I mean, actually we kind of liked it. It was Object-Oriented Assembly. It's amazing what you can talk yourself into liking, which is the real irony of all this. And to us, C++ was the ultimate in Roman decadence. I mean, it was equivalent to going and vomiting so you could eat more. They had IF! We had jump CX zero! Right? They had "Objects". Well we did too, but I mean they had syntax for it, right? I mean it was all just such weeniness. And we knew that we could outperform any compiler out there because at the time, we could!

So what happened? Well, they went bankrupt. Why? Now I'm probably disagreeing – I know for a fact that I'm disagreeing with every Geoworker out there. I'm the only one that holds this belief. But it's because we wrote fifteen million lines of 8086 assembly language. We had really good tools, world class tools: trust me, you need 'em. But at some point, man...

The problem is, picture an ant walking across your garage floor, trying to make a straight line of it. It ain't gonna make a straight line. And you know this because you have perspective. You can see the ant walking around, going hee hee hee, look at him locally optimize for that rock, and now he's going off this way, right?

This is what we were, when we were writing this giant assembly-language system. Because what happened was, Microsoft eventually released a platform for mobile devices that was much faster than ours. OK? And I started going in with my debugger, going, what? What is up with this? This rendering is just really slow, it's like sluggish, you know. And I went in and found out that some title bar was getting rendered 140 times every time you refreshed the screen. It wasn't just the title bar. Everything was getting called multiple times.

Because we couldn't see how the system worked anymore!

Small systems are not only easier to optimize, they're possible to optimize. And I mean globally optimize.

So when we talk about performance, it's all crap. The most important thing is that you have a small system. And then the performance will just fall out of it naturally.”

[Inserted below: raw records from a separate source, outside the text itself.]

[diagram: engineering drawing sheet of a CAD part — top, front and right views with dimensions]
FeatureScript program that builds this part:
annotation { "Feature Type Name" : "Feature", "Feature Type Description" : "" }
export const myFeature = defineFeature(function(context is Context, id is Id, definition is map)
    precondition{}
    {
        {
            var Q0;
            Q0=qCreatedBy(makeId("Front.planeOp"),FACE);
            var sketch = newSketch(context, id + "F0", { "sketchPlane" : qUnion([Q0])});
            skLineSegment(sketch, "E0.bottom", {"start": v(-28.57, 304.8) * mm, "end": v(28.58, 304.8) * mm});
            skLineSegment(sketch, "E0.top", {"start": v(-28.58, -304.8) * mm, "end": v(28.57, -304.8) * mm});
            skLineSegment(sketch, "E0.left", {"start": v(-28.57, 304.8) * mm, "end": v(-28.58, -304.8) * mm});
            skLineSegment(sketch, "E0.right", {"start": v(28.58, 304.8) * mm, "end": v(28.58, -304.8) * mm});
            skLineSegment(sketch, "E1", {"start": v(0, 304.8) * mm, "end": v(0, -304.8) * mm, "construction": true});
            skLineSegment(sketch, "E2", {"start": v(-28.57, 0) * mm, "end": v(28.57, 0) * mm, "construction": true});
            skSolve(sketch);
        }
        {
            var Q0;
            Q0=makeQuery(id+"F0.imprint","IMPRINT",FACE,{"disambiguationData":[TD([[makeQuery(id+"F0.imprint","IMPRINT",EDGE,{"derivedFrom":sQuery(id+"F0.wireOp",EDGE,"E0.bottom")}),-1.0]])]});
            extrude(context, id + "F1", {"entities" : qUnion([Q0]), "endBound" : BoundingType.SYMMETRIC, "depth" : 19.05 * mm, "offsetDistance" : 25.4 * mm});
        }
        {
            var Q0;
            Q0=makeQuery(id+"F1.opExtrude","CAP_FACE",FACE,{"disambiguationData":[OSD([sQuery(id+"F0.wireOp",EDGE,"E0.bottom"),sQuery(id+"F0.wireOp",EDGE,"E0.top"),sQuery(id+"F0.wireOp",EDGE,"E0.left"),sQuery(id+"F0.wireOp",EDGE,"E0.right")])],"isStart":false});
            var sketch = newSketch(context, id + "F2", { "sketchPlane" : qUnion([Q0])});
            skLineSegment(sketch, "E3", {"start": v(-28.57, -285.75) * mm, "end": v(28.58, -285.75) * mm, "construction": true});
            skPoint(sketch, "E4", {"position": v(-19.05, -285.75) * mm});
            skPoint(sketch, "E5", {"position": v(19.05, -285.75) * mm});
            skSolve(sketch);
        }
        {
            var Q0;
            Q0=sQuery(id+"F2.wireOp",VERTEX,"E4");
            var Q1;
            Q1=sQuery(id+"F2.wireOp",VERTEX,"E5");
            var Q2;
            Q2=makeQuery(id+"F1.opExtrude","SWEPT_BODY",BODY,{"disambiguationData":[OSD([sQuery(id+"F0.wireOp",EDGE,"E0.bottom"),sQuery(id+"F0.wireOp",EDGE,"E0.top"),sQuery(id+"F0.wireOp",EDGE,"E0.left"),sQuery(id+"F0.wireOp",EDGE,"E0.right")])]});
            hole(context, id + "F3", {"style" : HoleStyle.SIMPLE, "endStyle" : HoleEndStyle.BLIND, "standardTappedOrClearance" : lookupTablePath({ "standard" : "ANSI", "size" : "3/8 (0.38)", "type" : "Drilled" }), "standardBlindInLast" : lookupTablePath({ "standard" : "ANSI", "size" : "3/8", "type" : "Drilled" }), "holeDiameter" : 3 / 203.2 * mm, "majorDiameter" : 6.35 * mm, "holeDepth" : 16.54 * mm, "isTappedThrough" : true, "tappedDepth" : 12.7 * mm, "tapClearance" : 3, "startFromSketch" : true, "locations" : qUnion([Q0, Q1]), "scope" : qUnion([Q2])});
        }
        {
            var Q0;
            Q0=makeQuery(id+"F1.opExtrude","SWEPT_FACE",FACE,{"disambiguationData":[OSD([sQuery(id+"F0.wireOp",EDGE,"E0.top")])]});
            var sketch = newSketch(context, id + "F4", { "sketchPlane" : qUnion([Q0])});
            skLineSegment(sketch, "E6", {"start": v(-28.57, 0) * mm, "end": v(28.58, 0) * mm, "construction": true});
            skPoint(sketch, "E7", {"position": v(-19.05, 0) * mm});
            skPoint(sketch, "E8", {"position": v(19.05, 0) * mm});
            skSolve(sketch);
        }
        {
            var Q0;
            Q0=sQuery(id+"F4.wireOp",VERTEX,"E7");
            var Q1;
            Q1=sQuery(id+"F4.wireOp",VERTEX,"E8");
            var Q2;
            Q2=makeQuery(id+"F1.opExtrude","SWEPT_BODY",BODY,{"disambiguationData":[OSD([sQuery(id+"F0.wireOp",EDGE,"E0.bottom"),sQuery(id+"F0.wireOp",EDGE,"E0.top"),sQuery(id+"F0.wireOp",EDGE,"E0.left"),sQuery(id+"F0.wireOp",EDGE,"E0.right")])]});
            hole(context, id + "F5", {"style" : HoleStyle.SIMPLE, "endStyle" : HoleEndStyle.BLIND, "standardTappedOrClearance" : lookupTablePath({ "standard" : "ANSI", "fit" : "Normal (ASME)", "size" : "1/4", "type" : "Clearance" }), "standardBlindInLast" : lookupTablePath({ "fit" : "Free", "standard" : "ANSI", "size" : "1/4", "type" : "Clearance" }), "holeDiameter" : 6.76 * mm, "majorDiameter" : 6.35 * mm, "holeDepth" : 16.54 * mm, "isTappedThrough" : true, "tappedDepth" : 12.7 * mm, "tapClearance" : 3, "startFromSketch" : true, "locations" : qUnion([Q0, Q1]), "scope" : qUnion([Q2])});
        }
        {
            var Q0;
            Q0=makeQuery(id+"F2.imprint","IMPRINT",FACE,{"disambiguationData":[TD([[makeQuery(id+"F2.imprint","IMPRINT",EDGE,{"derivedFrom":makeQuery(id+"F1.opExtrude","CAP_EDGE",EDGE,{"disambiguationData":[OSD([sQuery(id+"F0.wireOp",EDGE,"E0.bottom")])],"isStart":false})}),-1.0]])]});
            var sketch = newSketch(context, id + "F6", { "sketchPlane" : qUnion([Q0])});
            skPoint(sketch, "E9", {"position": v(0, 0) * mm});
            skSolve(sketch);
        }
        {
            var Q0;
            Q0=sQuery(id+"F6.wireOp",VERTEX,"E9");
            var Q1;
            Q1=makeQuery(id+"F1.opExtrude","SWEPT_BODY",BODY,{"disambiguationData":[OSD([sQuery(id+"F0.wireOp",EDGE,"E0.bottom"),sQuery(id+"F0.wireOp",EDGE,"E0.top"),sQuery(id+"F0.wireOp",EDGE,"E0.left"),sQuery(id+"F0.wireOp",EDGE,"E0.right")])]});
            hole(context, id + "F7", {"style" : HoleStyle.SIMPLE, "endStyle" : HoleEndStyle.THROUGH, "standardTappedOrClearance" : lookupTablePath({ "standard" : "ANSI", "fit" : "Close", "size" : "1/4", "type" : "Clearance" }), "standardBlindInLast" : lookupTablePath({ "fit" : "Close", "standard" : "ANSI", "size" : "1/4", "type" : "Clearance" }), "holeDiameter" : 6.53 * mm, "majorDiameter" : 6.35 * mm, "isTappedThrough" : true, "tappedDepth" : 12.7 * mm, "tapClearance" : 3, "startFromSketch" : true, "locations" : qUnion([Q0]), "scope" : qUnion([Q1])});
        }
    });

P.S. That talk is about dynamic languages, it shows some pretty cool stuff. Without any doubt the progress JavaScript compilers are doing is incredible. There's plenty of neat stuff, and you can even do graphics with it.
But I have to say, I would reccomend nothing of those for games, especially console ones, especially outside scripting realm (that's to say, asset loading, and stuff that is mostly about parameters set with a logic, than code executed thousands of times per frame, and for those tasks, look no further than Lua, it's really the best solution as of now, even if javascript JSON is tempting).
I do believe that the future, the near future when we'll dump C++ for good and move to another language + C for low lever stuff, will not be about dynamic languages but about more modern static ones.

18 March, 2009

At last! Double-click highlighting in VS!

I’ve finally found a vs plugin that emulates the word highlighting of the excellent (and opensource) Notepad++.

Basically, whenever you doubleclick to select a word, all the occurrences of that word in the sourcecode are automatically highlighted.

Download and install it now (rockscroll)

Oooh, just noticed, this is my 100th post! Ok, so here's a bonus link:
http://www.vis.uni-stuttgart.de/~hopf/pub/Fosdem_2009_r600demo_Slides.pdf :P

Update: oh shit, RockScroll rocks so much indeed, that now I miss its code thumbnails when I have to use notepad++! Aaaargh!